**Input**
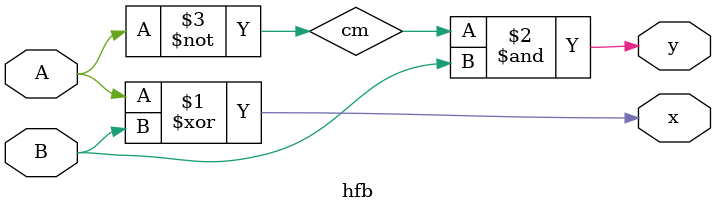
<source format=v>
module fsb(output D,Bo, input A,B,Bin);
  wire x,y,z;
  hfb d1(.x(x),.y(y),.A(A), .B(B));
  
  hfb d2(.x(D),.y(z),.A(x),.B(Bin));
 
  or(Bo,y,z);
 
endmodule

module hfb(output x,y, input A,B);
  xor(x,A,B);
  not(cm,A);
  and(y,cm,B);
endmodule

</source>
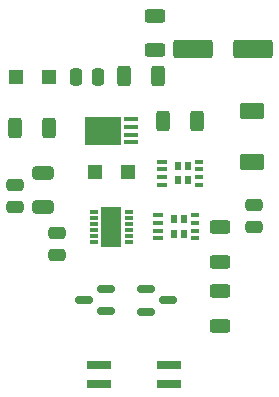
<source format=gbr>
%TF.GenerationSoftware,KiCad,Pcbnew,7.0.9*%
%TF.CreationDate,2024-04-10T11:27:04+02:00*%
%TF.ProjectId,Test_1_PD,54657374-5f31-45f5-9044-2e6b69636164,rev?*%
%TF.SameCoordinates,Original*%
%TF.FileFunction,Paste,Top*%
%TF.FilePolarity,Positive*%
%FSLAX46Y46*%
G04 Gerber Fmt 4.6, Leading zero omitted, Abs format (unit mm)*
G04 Created by KiCad (PCBNEW 7.0.9) date 2024-04-10 11:27:04*
%MOMM*%
%LPD*%
G01*
G04 APERTURE LIST*
G04 Aperture macros list*
%AMRoundRect*
0 Rectangle with rounded corners*
0 $1 Rounding radius*
0 $2 $3 $4 $5 $6 $7 $8 $9 X,Y pos of 4 corners*
0 Add a 4 corners polygon primitive as box body*
4,1,4,$2,$3,$4,$5,$6,$7,$8,$9,$2,$3,0*
0 Add four circle primitives for the rounded corners*
1,1,$1+$1,$2,$3*
1,1,$1+$1,$4,$5*
1,1,$1+$1,$6,$7*
1,1,$1+$1,$8,$9*
0 Add four rect primitives between the rounded corners*
20,1,$1+$1,$2,$3,$4,$5,0*
20,1,$1+$1,$4,$5,$6,$7,0*
20,1,$1+$1,$6,$7,$8,$9,0*
20,1,$1+$1,$8,$9,$2,$3,0*%
G04 Aperture macros list end*
%ADD10RoundRect,0.150000X0.587500X0.150000X-0.587500X0.150000X-0.587500X-0.150000X0.587500X-0.150000X0*%
%ADD11RoundRect,0.250000X-1.412500X-0.550000X1.412500X-0.550000X1.412500X0.550000X-1.412500X0.550000X0*%
%ADD12R,1.200000X1.200000*%
%ADD13RoundRect,0.250000X0.250000X0.475000X-0.250000X0.475000X-0.250000X-0.475000X0.250000X-0.475000X0*%
%ADD14RoundRect,0.250000X-0.312500X-0.625000X0.312500X-0.625000X0.312500X0.625000X-0.312500X0.625000X0*%
%ADD15RoundRect,0.250000X-0.475000X0.250000X-0.475000X-0.250000X0.475000X-0.250000X0.475000X0.250000X0*%
%ADD16R,0.830000X0.300000*%
%ADD17R,0.510000X0.635000*%
%ADD18R,0.750000X0.300000*%
%ADD19R,2.159000X0.660400*%
%ADD20RoundRect,0.250000X0.625000X-0.312500X0.625000X0.312500X-0.625000X0.312500X-0.625000X-0.312500X0*%
%ADD21R,1.219200X0.406400*%
%ADD22R,3.073400X2.489200*%
%ADD23RoundRect,0.150000X-0.587500X-0.150000X0.587500X-0.150000X0.587500X0.150000X-0.587500X0.150000X0*%
%ADD24RoundRect,0.250000X-0.650000X0.325000X-0.650000X-0.325000X0.650000X-0.325000X0.650000X0.325000X0*%
%ADD25RoundRect,0.250000X0.312500X0.625000X-0.312500X0.625000X-0.312500X-0.625000X0.312500X-0.625000X0*%
%ADD26RoundRect,0.250000X-0.800000X0.450000X-0.800000X-0.450000X0.800000X-0.450000X0.800000X0.450000X0*%
%ADD27R,0.800000X0.300000*%
%ADD28R,1.800000X3.400000*%
G04 APERTURE END LIST*
D10*
%TO.C,Q2*%
X78775000Y-140975000D03*
X78775000Y-139075000D03*
X76900000Y-140025000D03*
%TD*%
D11*
%TO.C,CBULK1*%
X86125000Y-118800000D03*
X91200000Y-118800000D03*
%TD*%
D12*
%TO.C,D2*%
X71150000Y-121100000D03*
X73950000Y-121100000D03*
%TD*%
D13*
%TO.C,C3*%
X78100000Y-121100000D03*
X76200000Y-121100000D03*
%TD*%
D14*
%TO.C,R1*%
X71012500Y-125450000D03*
X73937500Y-125450000D03*
%TD*%
D15*
%TO.C,CGATE1*%
X91275000Y-131950000D03*
X91275000Y-133850000D03*
%TD*%
D16*
%TO.C,Q4*%
X83180000Y-132849000D03*
X83180000Y-133499000D03*
X83180000Y-134149000D03*
X83180000Y-134799000D03*
D17*
X84500000Y-133198000D03*
X84500000Y-134450000D03*
X85360000Y-133198000D03*
X85360000Y-134450000D03*
D18*
X86290000Y-132849000D03*
X86290000Y-133499000D03*
X86290000Y-134149000D03*
X86290000Y-134799000D03*
%TD*%
D19*
%TO.C,L2*%
X78128200Y-145499900D03*
X78128200Y-147100100D03*
X84071800Y-147100100D03*
X84071800Y-145499900D03*
%TD*%
D20*
%TO.C,RBULK1*%
X82900000Y-118887500D03*
X82900000Y-115962500D03*
%TD*%
D14*
%TO.C,RGATE1*%
X83537500Y-124900000D03*
X86462500Y-124900000D03*
%TD*%
D21*
%TO.C,Q1*%
X80854200Y-126674999D03*
X80854200Y-126025001D03*
X80854200Y-125374999D03*
X80854200Y-124725001D03*
D22*
X78453900Y-125700000D03*
%TD*%
D23*
%TO.C,Q3*%
X82100000Y-139100000D03*
X82100000Y-141000000D03*
X83975000Y-140050000D03*
%TD*%
D24*
%TO.C,C1*%
X73400000Y-129225000D03*
X73400000Y-132175000D03*
%TD*%
D20*
%TO.C,R3*%
X88350000Y-136762500D03*
X88350000Y-133837500D03*
%TD*%
D25*
%TO.C,R2*%
X83162500Y-121050000D03*
X80237500Y-121050000D03*
%TD*%
D20*
%TO.C,R4*%
X88350000Y-142212500D03*
X88350000Y-139287500D03*
%TD*%
D15*
%TO.C,CSTBY1*%
X74600000Y-134350000D03*
X74600000Y-136250000D03*
%TD*%
%TO.C,C2*%
X71050000Y-130250000D03*
X71050000Y-132150000D03*
%TD*%
D26*
%TO.C,D3*%
X91075000Y-123975000D03*
X91075000Y-128375000D03*
%TD*%
D12*
%TO.C,D1*%
X77800000Y-129200000D03*
X80600000Y-129200000D03*
%TD*%
D27*
%TO.C,IC1*%
X77700000Y-132600000D03*
X77700000Y-133100000D03*
X77700000Y-133600000D03*
X77700000Y-134100000D03*
X77700000Y-134600000D03*
X77700000Y-135100000D03*
X80700000Y-135100000D03*
X80700000Y-134600000D03*
X80700000Y-134100000D03*
X80700000Y-133600000D03*
X80700000Y-133100000D03*
X80700000Y-132600000D03*
D28*
X79200000Y-133850000D03*
%TD*%
D16*
%TO.C,Q5*%
X83480000Y-128299000D03*
X83480000Y-128949000D03*
X83480000Y-129599000D03*
X83480000Y-130249000D03*
D17*
X84800000Y-128648000D03*
X84800000Y-129900000D03*
X85660000Y-128648000D03*
X85660000Y-129900000D03*
D18*
X86590000Y-128299000D03*
X86590000Y-128949000D03*
X86590000Y-129599000D03*
X86590000Y-130249000D03*
%TD*%
M02*

</source>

**Task details**
Print the data exactly as written, dropping any images it holds.

**Task solution**
<source format=v>
module fsb(output D,Bo, input A,B,Bin);
  wire x,y,z;
  hfb d1(.x(x),.y(y),.A(A), .B(B));
  
  hfb d2(.x(D),.y(z),.A(x),.B(Bin));
 
  or(Bo,y,z);
 
endmodule

module hfb(output x,y, input A,B);
  xor(x,A,B);
  not(cm,A);
  and(y,cm,B);
endmodule

</source>
<source format=gbr>
%TF.GenerationSoftware,KiCad,Pcbnew,7.0.9*%
%TF.CreationDate,2024-04-10T11:27:04+02:00*%
%TF.ProjectId,Test_1_PD,54657374-5f31-45f5-9044-2e6b69636164,rev?*%
%TF.SameCoordinates,Original*%
%TF.FileFunction,Paste,Top*%
%TF.FilePolarity,Positive*%
%FSLAX46Y46*%
G04 Gerber Fmt 4.6, Leading zero omitted, Abs format (unit mm)*
G04 Created by KiCad (PCBNEW 7.0.9) date 2024-04-10 11:27:04*
%MOMM*%
%LPD*%
G01*
G04 APERTURE LIST*
G04 Aperture macros list*
%AMRoundRect*
0 Rectangle with rounded corners*
0 $1 Rounding radius*
0 $2 $3 $4 $5 $6 $7 $8 $9 X,Y pos of 4 corners*
0 Add a 4 corners polygon primitive as box body*
4,1,4,$2,$3,$4,$5,$6,$7,$8,$9,$2,$3,0*
0 Add four circle primitives for the rounded corners*
1,1,$1+$1,$2,$3*
1,1,$1+$1,$4,$5*
1,1,$1+$1,$6,$7*
1,1,$1+$1,$8,$9*
0 Add four rect primitives between the rounded corners*
20,1,$1+$1,$2,$3,$4,$5,0*
20,1,$1+$1,$4,$5,$6,$7,0*
20,1,$1+$1,$6,$7,$8,$9,0*
20,1,$1+$1,$8,$9,$2,$3,0*%
G04 Aperture macros list end*
%ADD10RoundRect,0.150000X0.587500X0.150000X-0.587500X0.150000X-0.587500X-0.150000X0.587500X-0.150000X0*%
%ADD11RoundRect,0.250000X-1.412500X-0.550000X1.412500X-0.550000X1.412500X0.550000X-1.412500X0.550000X0*%
%ADD12R,1.200000X1.200000*%
%ADD13RoundRect,0.250000X0.250000X0.475000X-0.250000X0.475000X-0.250000X-0.475000X0.250000X-0.475000X0*%
%ADD14RoundRect,0.250000X-0.312500X-0.625000X0.312500X-0.625000X0.312500X0.625000X-0.312500X0.625000X0*%
%ADD15RoundRect,0.250000X-0.475000X0.250000X-0.475000X-0.250000X0.475000X-0.250000X0.475000X0.250000X0*%
%ADD16R,0.830000X0.300000*%
%ADD17R,0.510000X0.635000*%
%ADD18R,0.750000X0.300000*%
%ADD19R,2.159000X0.660400*%
%ADD20RoundRect,0.250000X0.625000X-0.312500X0.625000X0.312500X-0.625000X0.312500X-0.625000X-0.312500X0*%
%ADD21R,1.219200X0.406400*%
%ADD22R,3.073400X2.489200*%
%ADD23RoundRect,0.150000X-0.587500X-0.150000X0.587500X-0.150000X0.587500X0.150000X-0.587500X0.150000X0*%
%ADD24RoundRect,0.250000X-0.650000X0.325000X-0.650000X-0.325000X0.650000X-0.325000X0.650000X0.325000X0*%
%ADD25RoundRect,0.250000X0.312500X0.625000X-0.312500X0.625000X-0.312500X-0.625000X0.312500X-0.625000X0*%
%ADD26RoundRect,0.250000X-0.800000X0.450000X-0.800000X-0.450000X0.800000X-0.450000X0.800000X0.450000X0*%
%ADD27R,0.800000X0.300000*%
%ADD28R,1.800000X3.400000*%
G04 APERTURE END LIST*
D10*
%TO.C,Q2*%
X78775000Y-140975000D03*
X78775000Y-139075000D03*
X76900000Y-140025000D03*
%TD*%
D11*
%TO.C,CBULK1*%
X86125000Y-118800000D03*
X91200000Y-118800000D03*
%TD*%
D12*
%TO.C,D2*%
X71150000Y-121100000D03*
X73950000Y-121100000D03*
%TD*%
D13*
%TO.C,C3*%
X78100000Y-121100000D03*
X76200000Y-121100000D03*
%TD*%
D14*
%TO.C,R1*%
X71012500Y-125450000D03*
X73937500Y-125450000D03*
%TD*%
D15*
%TO.C,CGATE1*%
X91275000Y-131950000D03*
X91275000Y-133850000D03*
%TD*%
D16*
%TO.C,Q4*%
X83180000Y-132849000D03*
X83180000Y-133499000D03*
X83180000Y-134149000D03*
X83180000Y-134799000D03*
D17*
X84500000Y-133198000D03*
X84500000Y-134450000D03*
X85360000Y-133198000D03*
X85360000Y-134450000D03*
D18*
X86290000Y-132849000D03*
X86290000Y-133499000D03*
X86290000Y-134149000D03*
X86290000Y-134799000D03*
%TD*%
D19*
%TO.C,L2*%
X78128200Y-145499900D03*
X78128200Y-147100100D03*
X84071800Y-147100100D03*
X84071800Y-145499900D03*
%TD*%
D20*
%TO.C,RBULK1*%
X82900000Y-118887500D03*
X82900000Y-115962500D03*
%TD*%
D14*
%TO.C,RGATE1*%
X83537500Y-124900000D03*
X86462500Y-124900000D03*
%TD*%
D21*
%TO.C,Q1*%
X80854200Y-126674999D03*
X80854200Y-126025001D03*
X80854200Y-125374999D03*
X80854200Y-124725001D03*
D22*
X78453900Y-125700000D03*
%TD*%
D23*
%TO.C,Q3*%
X82100000Y-139100000D03*
X82100000Y-141000000D03*
X83975000Y-140050000D03*
%TD*%
D24*
%TO.C,C1*%
X73400000Y-129225000D03*
X73400000Y-132175000D03*
%TD*%
D20*
%TO.C,R3*%
X88350000Y-136762500D03*
X88350000Y-133837500D03*
%TD*%
D25*
%TO.C,R2*%
X83162500Y-121050000D03*
X80237500Y-121050000D03*
%TD*%
D20*
%TO.C,R4*%
X88350000Y-142212500D03*
X88350000Y-139287500D03*
%TD*%
D15*
%TO.C,CSTBY1*%
X74600000Y-134350000D03*
X74600000Y-136250000D03*
%TD*%
%TO.C,C2*%
X71050000Y-130250000D03*
X71050000Y-132150000D03*
%TD*%
D26*
%TO.C,D3*%
X91075000Y-123975000D03*
X91075000Y-128375000D03*
%TD*%
D12*
%TO.C,D1*%
X77800000Y-129200000D03*
X80600000Y-129200000D03*
%TD*%
D27*
%TO.C,IC1*%
X77700000Y-132600000D03*
X77700000Y-133100000D03*
X77700000Y-133600000D03*
X77700000Y-134100000D03*
X77700000Y-134600000D03*
X77700000Y-135100000D03*
X80700000Y-135100000D03*
X80700000Y-134600000D03*
X80700000Y-134100000D03*
X80700000Y-133600000D03*
X80700000Y-133100000D03*
X80700000Y-132600000D03*
D28*
X79200000Y-133850000D03*
%TD*%
D16*
%TO.C,Q5*%
X83480000Y-128299000D03*
X83480000Y-128949000D03*
X83480000Y-129599000D03*
X83480000Y-130249000D03*
D17*
X84800000Y-128648000D03*
X84800000Y-129900000D03*
X85660000Y-128648000D03*
X85660000Y-129900000D03*
D18*
X86590000Y-128299000D03*
X86590000Y-128949000D03*
X86590000Y-129599000D03*
X86590000Y-130249000D03*
%TD*%
M02*

</source>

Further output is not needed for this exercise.